SimulCell development

SimulCell has been built by using the PHP programming language and using an object oriented approach which allowed the development of a strongly modular program. A schematic representation of the architecture of the simulation system in terms of objects and data flow is reported in Supplementary Figure 6. The execution of a simulation run is started by an expRunner object using parameters obtained from one or more expSetup objects, originally setup by the user through the SimulCell graphical interface or other means. For each expSetup, the expRunner creates one experiment object, responsible for time management and for processing simulation data, recorded at each time interval using a movie object. An experiment creates a plate object, which works as a “dynamic” container of cells and represents the ever changing environment in which they live, move and proliferate. A plate has properties like geometry, surface and medium, whose components are updated at each step and can influence cell behaviour. According to the input parameters defined by the user, different cell objects are added to the plate, each of them set up starting from a parameter library derived from the analysis of experimental cell populations (some are reported in Supplementary Table 2) and modified according to user choices contained in the expSetup. The cell object contains the current state of the cell and provides most functionality in terms of functions, responsible for implementing the models defining cell behaviour. Cells use a plate-owned cellGrid to manage and calculate cell-cell and cell-device distances and interactions. A general event class is used to contain the basic features of any event and is further extended to produce specific events: update, mediumChange, moleculeAddition, gradientAddition, contraintRemoval, scratchOnPlate, transfection, viralInfection, are examples of currently available events.

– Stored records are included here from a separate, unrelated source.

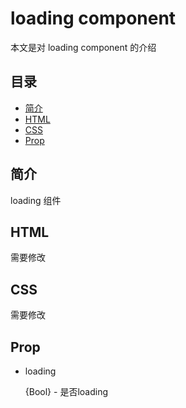 # loading component
本文是对 loading component 的介绍

## 目录
- [简介](#introduction)
- [HTML](#HTML)
- [CSS](#CSS)
- [Prop](#Prop)

<h2 id="introduction">简介</h2>

loading 组件

<h2 id="HTML">HTML</h2>

需要修改

<h2 id="CSS">CSS</h2>

需要修改

<h2 id="Prop">Prop</h2>

- loading

  {Bool} - 是否loading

In its present form, SimulCell runs as a web application in an apache2-PHP environment and benefits to some extent from multi core processing. Examples of execution times obtained from a 12-core M1 processor are reported in Supplementary Table 3. Simulation of a 100 cell starting population for 5 days produces a final population of over 1600 cells in less than 3 min. Execution time per cell increases linearly with simulation time; similarly, it linearly increases with the number of starting cells, with an average of 0.04-0.06 seconds per cell per day, corresponding to over 1400-1900 cell updates per second of simulation.

Representation of cell morphology

Within SimulCell, the generated simulations produce, in addition to text based outputs which report the results as tables or plots, a dynamic graphical representation of cells that can be used to build image stacks and mp4 movies. Here cells are represented by using a “symbolic” representation where cells use simple geometric shapes which change depending on cell type, status and condition. Cell body is represented by either a circle whose radius depends on cell volume and degree of spreading or an ellipse which, in addition, has a variable level of elongation to indicate cell polarisation along one axis. Images use grey level colour sets, reminiscent of phase contrast microscopy, where changes in shape, border colour, cell opacity and contents are used as visual hints to help the user better recognise cell growth, attachment status, nuclear duplication and division.